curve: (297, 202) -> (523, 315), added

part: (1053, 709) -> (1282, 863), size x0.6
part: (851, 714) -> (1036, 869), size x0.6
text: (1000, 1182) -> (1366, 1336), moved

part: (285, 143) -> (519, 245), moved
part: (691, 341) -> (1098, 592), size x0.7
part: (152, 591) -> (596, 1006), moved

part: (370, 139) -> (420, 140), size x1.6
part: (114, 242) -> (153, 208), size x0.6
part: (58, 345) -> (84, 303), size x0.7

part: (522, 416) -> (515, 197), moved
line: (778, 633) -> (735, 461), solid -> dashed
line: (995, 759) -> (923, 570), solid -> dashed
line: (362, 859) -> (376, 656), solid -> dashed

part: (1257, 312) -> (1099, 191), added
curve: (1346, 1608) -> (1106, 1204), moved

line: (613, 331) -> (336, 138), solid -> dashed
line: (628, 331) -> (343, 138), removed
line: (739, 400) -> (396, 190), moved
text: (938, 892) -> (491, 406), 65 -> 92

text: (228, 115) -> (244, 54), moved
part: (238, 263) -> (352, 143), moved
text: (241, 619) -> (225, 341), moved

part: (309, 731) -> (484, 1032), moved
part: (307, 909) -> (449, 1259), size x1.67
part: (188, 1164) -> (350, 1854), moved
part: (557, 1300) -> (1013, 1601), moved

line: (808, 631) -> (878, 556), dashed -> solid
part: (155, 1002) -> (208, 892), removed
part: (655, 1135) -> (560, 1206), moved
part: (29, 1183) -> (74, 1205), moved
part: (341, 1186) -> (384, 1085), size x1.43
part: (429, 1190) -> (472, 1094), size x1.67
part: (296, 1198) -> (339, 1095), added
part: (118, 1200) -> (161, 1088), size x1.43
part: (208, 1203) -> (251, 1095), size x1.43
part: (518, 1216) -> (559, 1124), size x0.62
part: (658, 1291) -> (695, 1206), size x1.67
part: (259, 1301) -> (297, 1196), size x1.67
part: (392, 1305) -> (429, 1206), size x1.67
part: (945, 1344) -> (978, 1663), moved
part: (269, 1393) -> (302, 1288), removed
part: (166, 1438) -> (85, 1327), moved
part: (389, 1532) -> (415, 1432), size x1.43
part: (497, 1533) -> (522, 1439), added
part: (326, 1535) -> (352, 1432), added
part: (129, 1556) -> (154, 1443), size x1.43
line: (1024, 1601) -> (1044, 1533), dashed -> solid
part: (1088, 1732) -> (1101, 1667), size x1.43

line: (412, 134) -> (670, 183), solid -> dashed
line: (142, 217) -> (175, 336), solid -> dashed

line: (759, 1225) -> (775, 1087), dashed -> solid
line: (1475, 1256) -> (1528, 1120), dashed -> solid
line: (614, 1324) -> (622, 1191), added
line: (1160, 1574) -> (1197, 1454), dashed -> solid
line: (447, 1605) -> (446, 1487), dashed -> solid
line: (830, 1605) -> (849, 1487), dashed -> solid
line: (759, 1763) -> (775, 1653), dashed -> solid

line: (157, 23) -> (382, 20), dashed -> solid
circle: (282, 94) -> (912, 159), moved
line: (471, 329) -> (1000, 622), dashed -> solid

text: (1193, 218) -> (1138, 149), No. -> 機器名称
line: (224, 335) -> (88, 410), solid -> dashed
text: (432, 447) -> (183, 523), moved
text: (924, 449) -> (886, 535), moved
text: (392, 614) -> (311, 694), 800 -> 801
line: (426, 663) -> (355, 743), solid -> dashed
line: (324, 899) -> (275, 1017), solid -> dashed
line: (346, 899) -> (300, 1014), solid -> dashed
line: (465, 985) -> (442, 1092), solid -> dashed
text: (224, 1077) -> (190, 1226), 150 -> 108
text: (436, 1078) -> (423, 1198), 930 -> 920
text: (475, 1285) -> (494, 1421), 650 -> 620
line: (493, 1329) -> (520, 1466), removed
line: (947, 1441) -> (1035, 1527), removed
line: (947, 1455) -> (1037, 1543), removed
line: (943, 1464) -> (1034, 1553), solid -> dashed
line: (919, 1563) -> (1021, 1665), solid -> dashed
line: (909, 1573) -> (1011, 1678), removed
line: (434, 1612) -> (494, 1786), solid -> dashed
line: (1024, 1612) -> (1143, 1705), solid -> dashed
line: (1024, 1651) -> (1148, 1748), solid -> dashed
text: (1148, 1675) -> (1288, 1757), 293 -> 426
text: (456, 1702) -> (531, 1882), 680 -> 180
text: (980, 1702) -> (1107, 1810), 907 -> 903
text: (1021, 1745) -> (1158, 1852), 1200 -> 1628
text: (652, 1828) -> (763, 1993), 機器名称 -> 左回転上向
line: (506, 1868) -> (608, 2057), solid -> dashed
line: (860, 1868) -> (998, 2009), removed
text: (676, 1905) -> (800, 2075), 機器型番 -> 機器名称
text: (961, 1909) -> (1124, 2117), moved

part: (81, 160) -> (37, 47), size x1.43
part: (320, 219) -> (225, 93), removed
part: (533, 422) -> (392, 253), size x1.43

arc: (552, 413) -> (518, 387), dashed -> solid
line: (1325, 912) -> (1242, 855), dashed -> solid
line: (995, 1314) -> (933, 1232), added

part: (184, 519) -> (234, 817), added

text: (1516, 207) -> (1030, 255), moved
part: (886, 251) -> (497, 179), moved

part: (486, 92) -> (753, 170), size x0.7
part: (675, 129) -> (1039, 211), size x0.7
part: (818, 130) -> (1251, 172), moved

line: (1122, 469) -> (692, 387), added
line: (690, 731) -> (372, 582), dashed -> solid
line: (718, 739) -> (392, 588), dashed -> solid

= = = = = = =

Look above for the line containing "part: (188, 1164) -> (350, 1854), moved". Output from there through the line containing "part: (29, 1183) -> (74, 1205), moved", exactly and inclusively.

part: (188, 1164) -> (350, 1854), moved
part: (557, 1300) -> (1013, 1601), moved

line: (808, 631) -> (878, 556), dashed -> solid
part: (155, 1002) -> (208, 892), removed
part: (655, 1135) -> (560, 1206), moved
part: (29, 1183) -> (74, 1205), moved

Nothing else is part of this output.